|Town/Region||Deng-Deng National Park|
|Categories||Biodiversity, Forests, Habitats, People|
|Date||26 Sep 2019|
Deng-Deng National Park was recently created in 2010 in compensation for the construction of a dam that had significant negative impacts on the environment (Gonmadje et al., 2012). The park is undergoing an intensive and illegal exploitation of timber species including those contributing to livelihood and socioeconomic stability for the well-being of local people called Non-Wood Forest Products (NWFPs) trees such as medicinal products (Diangha, 2015). Many of these tree species have become rare and endangered because of habitat degradation, overharvesting and the high valuable non-wood forest products (NWFPs).
The present project aims at the conservation and management of biological resources of the DENG-DENG National Park, in particular the flora and diversity of Non-Wood Forest Product Trees species (NWFP). This study will enrich knowledge on various aspects including ethnobotany, diversity, abundance, distribution and availability of NWFP species. Also, it will contribute to: enhance the basic needs of rural populations, in terms of food, health, construction and crafts; allow a diversification of the sources of income; restore degraded habitats; increase forest resources.
Furthermore, the populations will be trained on propagation methods and harvesting technics to the idea of sustainable use of these resources and to restore degraded habitats in order to guarantee the regeneration and the durability of the said resources through fighting against unsustainable practices. The overall results will benefit to local populations, the scientific community and park conservation officers.
The overall objective of the study is to evaluate the potential of forests ecosystems in Deng-Deng Park for NWFP tree species and to improve their conservation and use.
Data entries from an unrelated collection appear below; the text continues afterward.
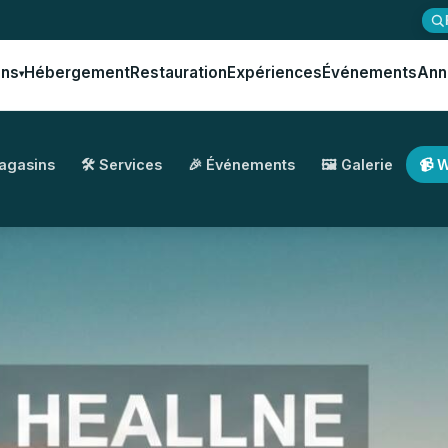
ons
Hébergement
Restauration
Expériences
Événements
Ann
▾
Magasins
🛠️ Services
🎉 Événements
🖼️ Galerie
📹 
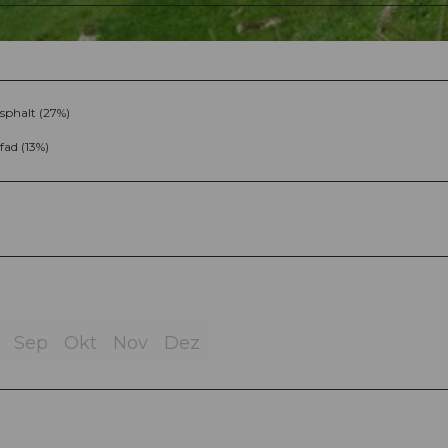
sphalt (27%)
fad (13%)
Sep
Okt
Nov
Dez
Specific objectives include:
(1) to carry out floristic inventories on the diversity of NWFP tree species and locally used plant species;
(2) to assess local knowledge about the uses and management methods of locally used and priority species;
(3) to restore degraded habitats with indigenous plant species;
(4) to identify and implement tree domestication best techniques;
(5) to train local stakeholder groups in tree domestication.
Key practical outputs include:
(a) the diversity of local knowledge on the use and management of NWFP plants species are identified and known;
(b) an update on the non-wood forest products trees species and priority plant species;
(c) Best domestication practices are identified and vulgarised;
(d) capacity building of local community via tree domestication and sustainable management workshops.